Belém, 14 (AE) - Cerca de 517 famílias de lavradores do Assentamento Palmares II, em Parauapebas, no sul do Pará, receberam ontem (13) R$ 1,034 milhão do Instituto Nacional de Colonização e Reforma Agrária (Incra) para o plantio de feijão, milho e arroz. O dinheiro é do Programa de Crédito Especial da Reforma Agrária (Procera) e estava sendo esperado há mais de três meses pelos assentados, ligados ao Movimento dos Trabalhadores Rurais Sem-Terra (MST).
O líder do MST em Marabá, Eurival Martins, o ``Toto', disse que o dinheiro demorou a chegar por causa da ``burocracia do Incra'.Os lavradores, informou, iniciaram o plantio da safra de 98 com recursos próprios. ``Se fôssemos depender do Incra teríamos perdido tudo.' A produção do assentamento abastece hoje várias cidades da região. Os agricultores também criam peixes, galinhas e gado na fazenda. Toda a produção de leite é vendida para Parauapebas.
A direção do Incra em Marabá informou que o órgão tem cumprido os prazos para liberação de recursos para fomento e habitação em todos os assentamentos sob sua responsabilidade no sul do Pará. Segundo o Incra, o dinheiro do Procera estava depositado há vários dias na agência do Banco do Brasil à disposição dos trabalhadores.
::::::::::
- Requisitos da tarefa
Transcreva literalmente, da notícia sobre o crédito do Incra ao Assentamento Palmares II, tudo o que vai de "Belém, 14 (AE)" até "Rurais Sem-Terra (MST).".

- Itens de dados
::::::::::
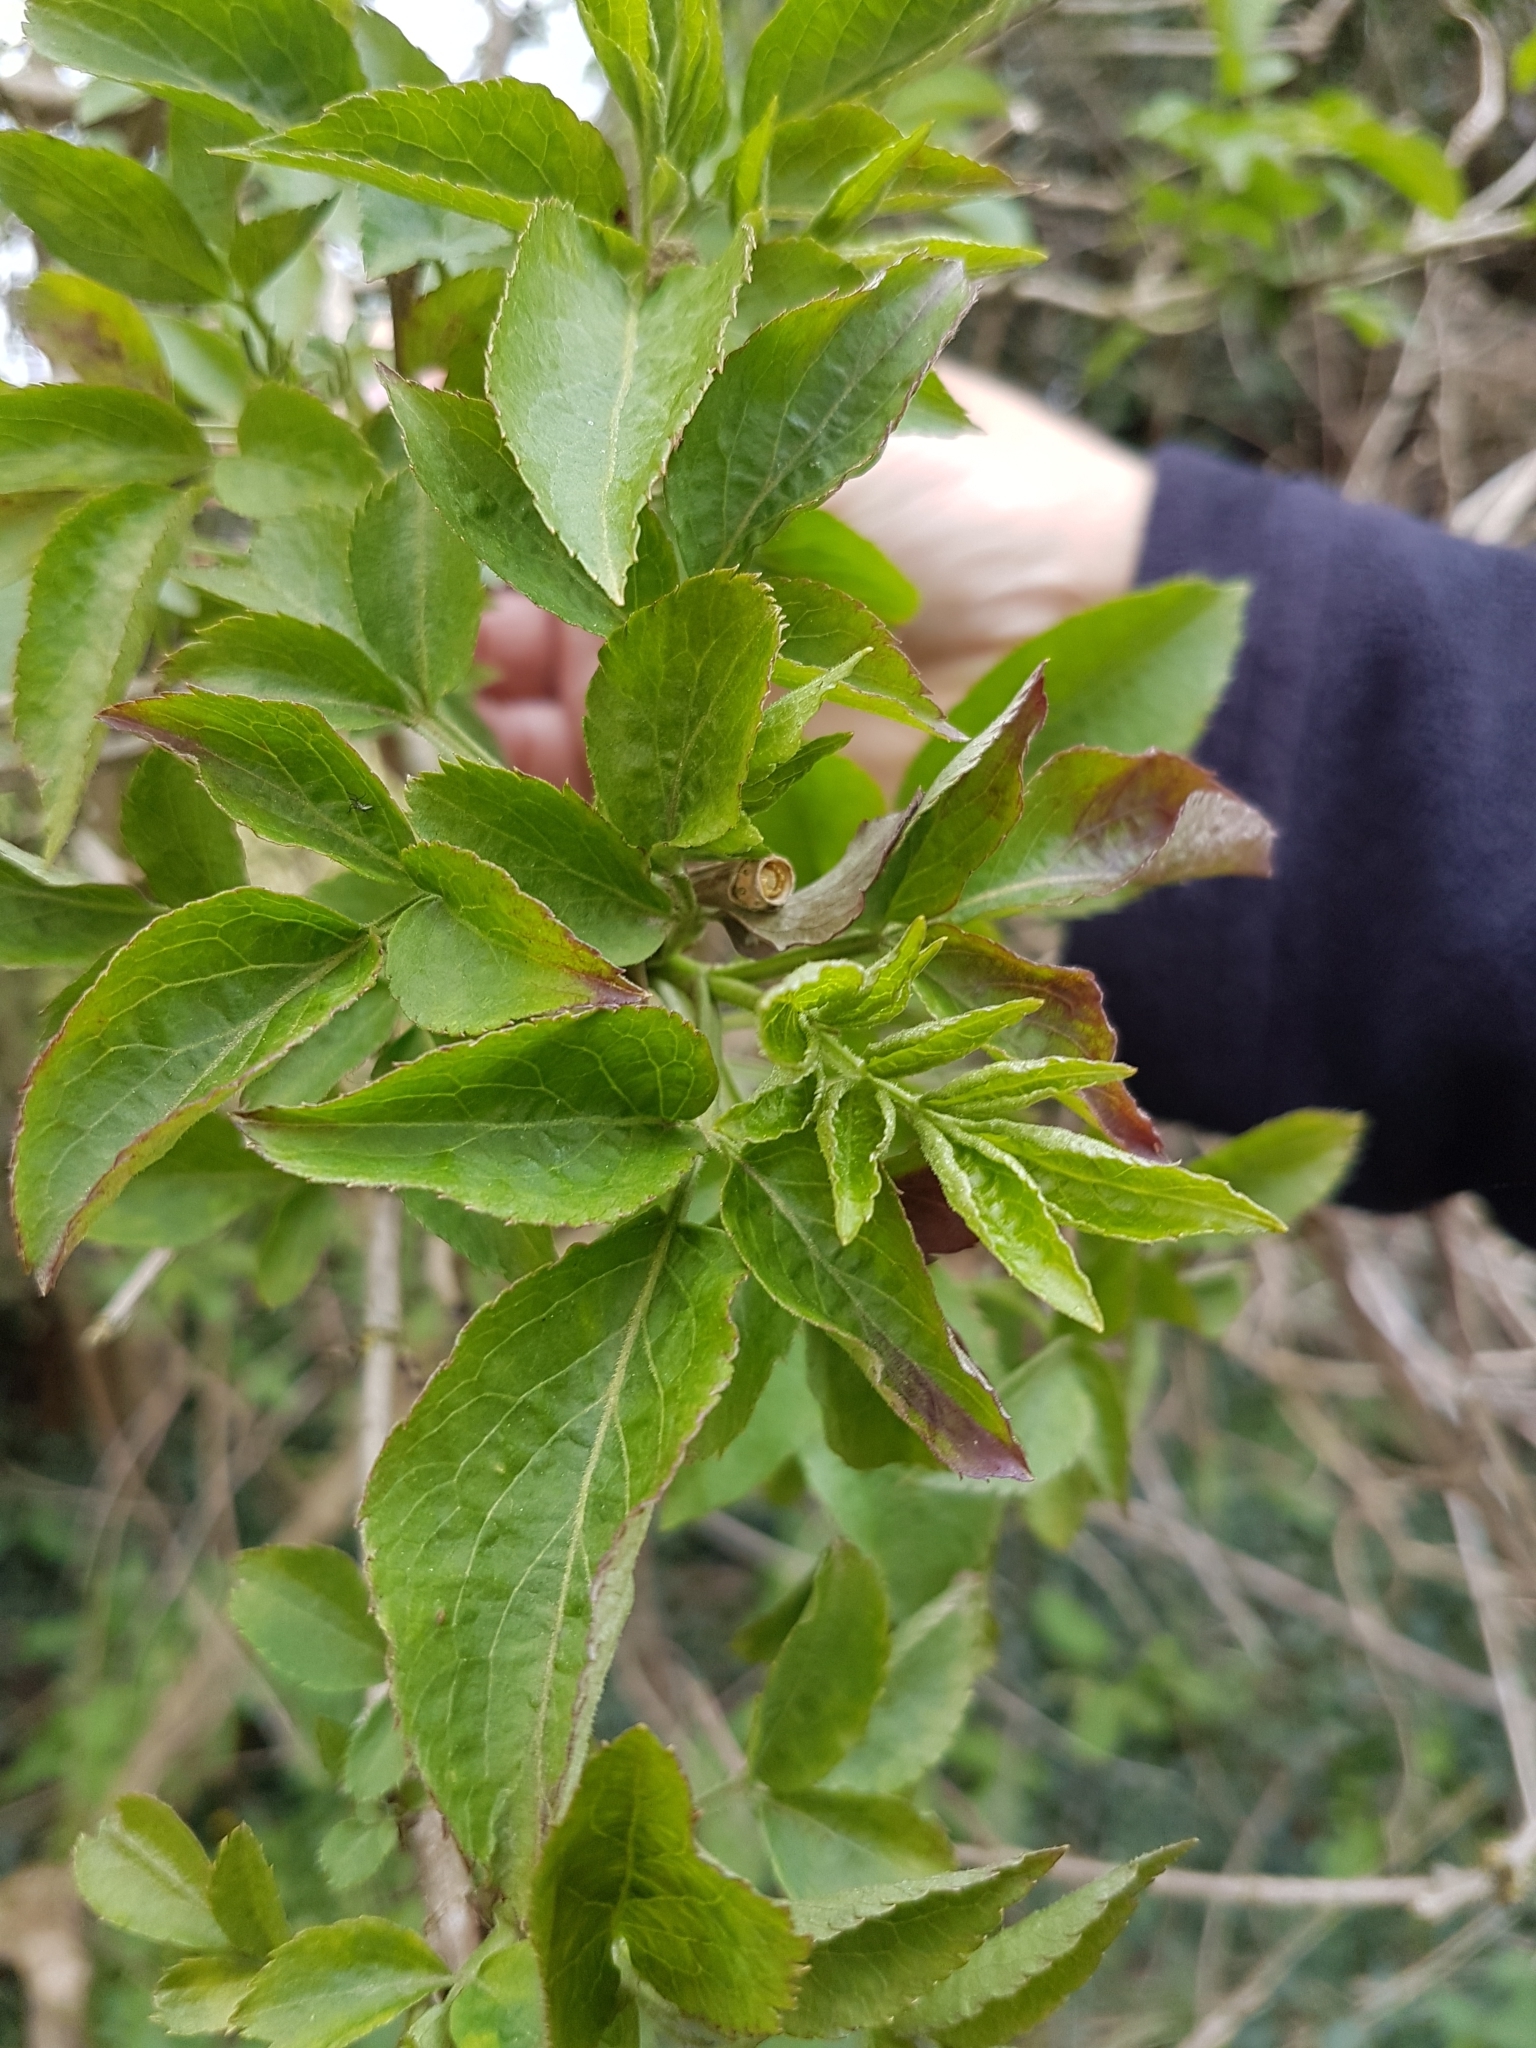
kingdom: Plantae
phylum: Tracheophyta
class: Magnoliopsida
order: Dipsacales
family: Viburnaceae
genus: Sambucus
::::::::::
- Solução do exercício
Belém, 14 (AE) - Cerca de 517 famílias de lavradores do Assentamento Palmares II, em Parauapebas, no sul do Pará, receberam ontem (13) R$ 1,034 milhão do Instituto Nacional de Colonização e Reforma Agrária (Incra) para o plantio de feijão, milho e arroz. O dinheiro é do Programa de Crédito Especial da Reforma Agrária (Procera) e estava sendo esperado há mais de três meses pelos assentados, ligados ao Movimento dos Trabalhadores Rurais Sem-Terra (MST).